Красота моей тети становилась ярче с каждым последующим годом.

Обаяние зрелой женщины – это прежде всего характер, -  нескончаемая и безошибочная уверенность в непреходящести божественного дара, называемого красотой.

Уже будучи довольно таки немолодой, тетя моя ловила восхищенные взгляды случайных прохожих, - ты видела?

-  Нет, ты видела, КАК ОН НА МЕНЯ СМОТРЕЛ? Каков нахал, - удовлетворенно хмурилась она, прижимая мой локоть к своему бедру, - то был очередной киевский визит, - каков наглец, - повторяла она, покачивая черноволосой своей головой, и, не выдержав, оборачивалась с притворным возмущением.

На нее действительно смотрели, -  как на южную странную птицу, смуглокожею, одетую броско и дорого, и в то же время провинциально, в какой-нибудь затейливой шляпке и в непременных капроновых – это посреди киевской зимы – чулках, - ты видела???

С каждым шагом двоюродная моя тетя обрастала невидимыми поклонниками, и вечером, уже за накрытым столом, одну за другой отправляя в густо накрашенный рот кусочки сдобной гяты, выпеченной ею же  накануне (такой гяты я не ела никогда больше, никогда!), с явным удовольствием воздавала  должное поклонникам всех возрастов и мастей, бывшим, нынешним и грядущим, не забывая о настоящих маньяках из числа учеников  той самой школы рабочей молодежи, директором которой была.
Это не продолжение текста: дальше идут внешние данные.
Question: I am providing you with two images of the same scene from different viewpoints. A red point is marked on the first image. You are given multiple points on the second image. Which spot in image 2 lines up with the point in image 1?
Шакалов она не боялась. Шавок тоже. Она их громко презирала,- запросто могла схватить за шиворот и уткнуть в расплывающуюся позорную лужу,но, как это водится, зло пришло совсем с другой стороны.

Слух о том, что гордую директрису посадили, облетел весь город.

Увы, это были дела далеко уже не пацанские, - ветер дул со стороны чванливых баев с заплывшими масляными глазками на медных лицах. 

Ветер дул откуда-то сверху - такой ветер не знал пощады и промедления, и пацаны всех выпусков, времен и народов, собравшись воедино, не смогли бы вызволить ее из беды.

Заслышав о таком несчастье, я окаменела. Унизить униженного –эка невидаль! А вот попробуй  унизить гордого и сильного.

Мне было жаль эту шумную и странную женщину, которая бывала утомительной, несносной, но... Она была сводной сестрой моего отца.

Она была сводной сестрой моего папы и полной его противоположностью.

Отец предпочитал шуму – тишину кабинета, и там, в тиши кабинета,  он делал  все от него зависящее, чтобы спасти свою сестру.

Ночами я слышала шелест бумажных листов и звук сдвигаемой каретки, - он печатал длинные подробные  письма, - Брежневу, Черненко, Андропову. Дело было сложное, запутанное, но за короткий срок папа освоил основы и тонкости юриспруденции.

Несколько раз собственноручно  возил он эти письма в Москву, часами высиживая в неприветливых приемных и коридорах. Это были годы изнурительной борьбы и долгого ожидания.

До нас доносились противоречивые сведения, - о том, как живется папиной сестре в мрачных застенках.

Родители на эту тему  не распространялись,  и все остальное было делом воображения.

Один за другим сходили с Олимпа престарелые генсеки. Не то чтобы ветер перемен, - так, легкое дуновение, но дуновения этого хватило для последнего рывка. Что-то там сдвигалось, хоть и весьма натужно, в одряхлевших органах, - что-то явно менялось, - это был просвет, шанс, небольшая надежда на чудо.

И чудо свершилось. Письма ли сыграли свою роль или движение планет, но тетю, наконец,  выпустили.

Ашхабад ликовал. Более того, ликовал Киев (в пределах нашего дома, разумеется). 

Казалось бы, что мешало тете смириться и спокойно жить в свои достаточно уже немолодые годы? Но нет, смирение было не в  ее духе и уж, тем более, правилах.

Она требовала сатисфакции.

Когда раздался звонок в дверь, мы замерли. Наверное, страшнее всего было бы увидеть сломленную потухшую женщину со следами былой красоты.

Тетя моя немного постарела, но, право же, мало изменилась. Ногу ее обтягивал капрон, голос был по-прежнему сильным.

Буквально с порога, разматывая шаль и расстегивая остро пахнущую духами каракулевую шубку, сияя жаркими глазами, она громогласно заявила,- нет, каков наглец! Он пялился на меня всю дорогу!  Всю дорогу он не сводил с меня глаз! Как будто сто лет не видел женщины!